→ Directive
Reproduce the records below exactly, but leave their pictures out of the copy.

Recorded data
Start of Block

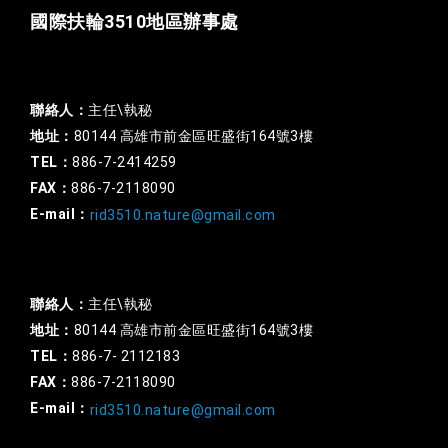
國際扶輪3510地區辦事處
一般行政
聯絡人：
主任\執秘
地址：
80144 高雄市前金區旺盛街164號3樓
TEL：
886-7-2414259
FAX：
886-7-2118090
E-mail：
rid3510.nature@gmail.com
扶輪基金
聯絡人：
主任\執秘
地址：
80144 高雄市前金區旺盛街164號3樓
TEL：
886-7- 2112183
FAX：
886-7-2118090
E-mail：
rid3510.nature@gmail.com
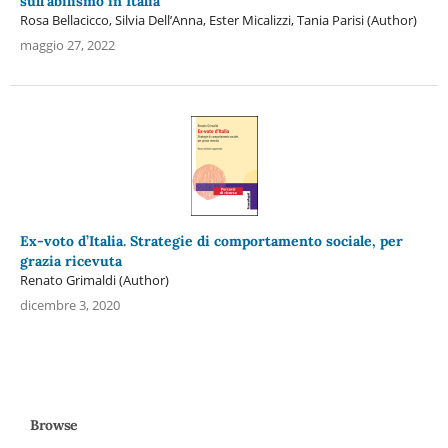
sull’abilismo in Italia
Rosa Bellacicco, Silvia Dell’Anna, Ester Micalizzi, Tania Parisi (Author)
maggio 27, 2022
Ex-voto d’Italia. Strategie di comportamento sociale, per
grazia ricevuta
Renato Grimaldi (Author)
dicembre 3, 2020
Browse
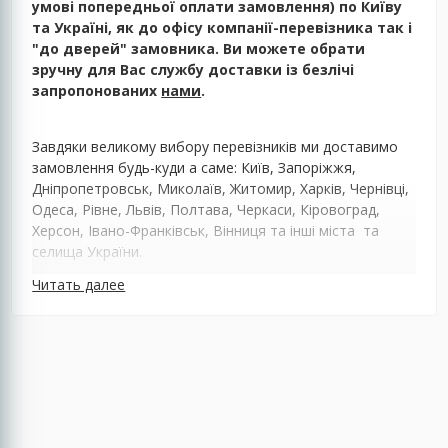
умові попередньої оплати замовлення) по Київу
та Україні, як до офісу компанії-перевізника так і
"до дверей" замовника. Ви можете обрати
зручну для Вас службу доставки із безлічі
запропонованих
нами
.
Завдяки великому вибору перевізників ми доставимо
замовлення будь-куди а саме: Київ, Запоріжжя,
Дніпропетровськ, Миколаїв, Житомир, Харків, Чернівці,
Одеса, Рівне, Львів, Полтава, Черкаси, Кіровоград,
Херсон, Івано-Франківськ, Вінниця та інші міста та
селища України.
Читать далее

End of Block

→ Written solution
國際扶輪3510地區辦事處
一般行政
聯絡人：
主任\執秘
地址：
80144 高雄市前金區旺盛街164號3樓
TEL：
886-7-2414259
FAX：
886-7-2118090
E-mail：
rid3510.nature@gmail.com
扶輪基金
聯絡人：
主任\執秘
地址：
80144 高雄市前金區旺盛街164號3樓
TEL：
886-7- 2112183
FAX：
886-7-2118090
E-mail：
rid3510.nature@gmail.com
sull’abilismo in Italia
Rosa Bellacicco, Silvia Dell’Anna, Ester Micalizzi, Tania Parisi (Author)
maggio 27, 2022
Ex-voto d’Italia. Strategie di comportamento sociale, per
grazia ricevuta
Renato Grimaldi (Author)
dicembre 3, 2020
Browse
умові попередньої оплати замовлення) по Київу
та Україні, як до офісу компанії-перевізника так і
"до дверей" замовника. Ви можете обрати
зручну для Вас службу доставки із безлічі
запропонованих
нами
.
Завдяки великому вибору перевізників ми доставимо
замовлення будь-куди а саме: Київ, Запоріжжя,
Дніпропетровськ, Миколаїв, Житомир, Харків, Чернівці,
Одеса, Рівне, Львів, Полтава, Черкаси, Кіровоград,
Херсон, Івано-Франківськ, Вінниця та інші міста та
селища України.
Читать далее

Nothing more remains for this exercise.